*** Record extracts ***
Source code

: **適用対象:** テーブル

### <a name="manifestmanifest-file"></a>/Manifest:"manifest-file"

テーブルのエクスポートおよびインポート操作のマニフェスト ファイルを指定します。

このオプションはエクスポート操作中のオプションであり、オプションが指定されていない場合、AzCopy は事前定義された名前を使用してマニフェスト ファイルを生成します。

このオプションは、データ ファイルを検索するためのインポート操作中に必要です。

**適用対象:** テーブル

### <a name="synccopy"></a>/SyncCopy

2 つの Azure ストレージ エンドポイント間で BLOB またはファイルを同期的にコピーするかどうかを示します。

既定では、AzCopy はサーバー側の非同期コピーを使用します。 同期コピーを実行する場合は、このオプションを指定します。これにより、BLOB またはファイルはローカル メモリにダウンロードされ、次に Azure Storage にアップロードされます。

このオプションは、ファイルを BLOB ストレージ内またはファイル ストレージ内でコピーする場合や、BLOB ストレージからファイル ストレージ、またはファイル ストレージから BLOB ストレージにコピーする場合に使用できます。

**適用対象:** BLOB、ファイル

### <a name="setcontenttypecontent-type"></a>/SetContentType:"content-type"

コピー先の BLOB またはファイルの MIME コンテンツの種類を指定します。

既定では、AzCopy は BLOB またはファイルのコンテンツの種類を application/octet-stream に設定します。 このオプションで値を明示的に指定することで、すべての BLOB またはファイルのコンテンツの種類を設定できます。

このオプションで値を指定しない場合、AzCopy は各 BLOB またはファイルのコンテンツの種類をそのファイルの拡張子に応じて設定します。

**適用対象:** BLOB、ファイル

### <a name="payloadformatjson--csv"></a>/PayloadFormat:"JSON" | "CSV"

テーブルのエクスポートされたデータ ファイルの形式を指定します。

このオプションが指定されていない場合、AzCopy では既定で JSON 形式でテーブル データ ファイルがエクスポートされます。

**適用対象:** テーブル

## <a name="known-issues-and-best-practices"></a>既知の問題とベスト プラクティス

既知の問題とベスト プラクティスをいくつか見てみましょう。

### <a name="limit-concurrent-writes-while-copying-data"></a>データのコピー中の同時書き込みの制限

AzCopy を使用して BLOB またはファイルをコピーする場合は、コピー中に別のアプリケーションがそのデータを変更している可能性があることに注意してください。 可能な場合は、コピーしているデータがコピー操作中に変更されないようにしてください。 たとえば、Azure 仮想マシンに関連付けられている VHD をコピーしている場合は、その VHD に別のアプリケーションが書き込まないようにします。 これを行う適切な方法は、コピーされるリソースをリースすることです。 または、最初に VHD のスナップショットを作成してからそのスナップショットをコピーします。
*** End of Record extracts ***
Task item -> Show all lines from the entries that hold "JSON".

Answer below ->
### <a name="payloadformatjson--csv"></a>/PayloadFormat:"JSON" | "CSV"
このオプションが指定されていない場合、AzCopy では既定で JSON 形式でテーブル データ ファイルがエクスポートされます。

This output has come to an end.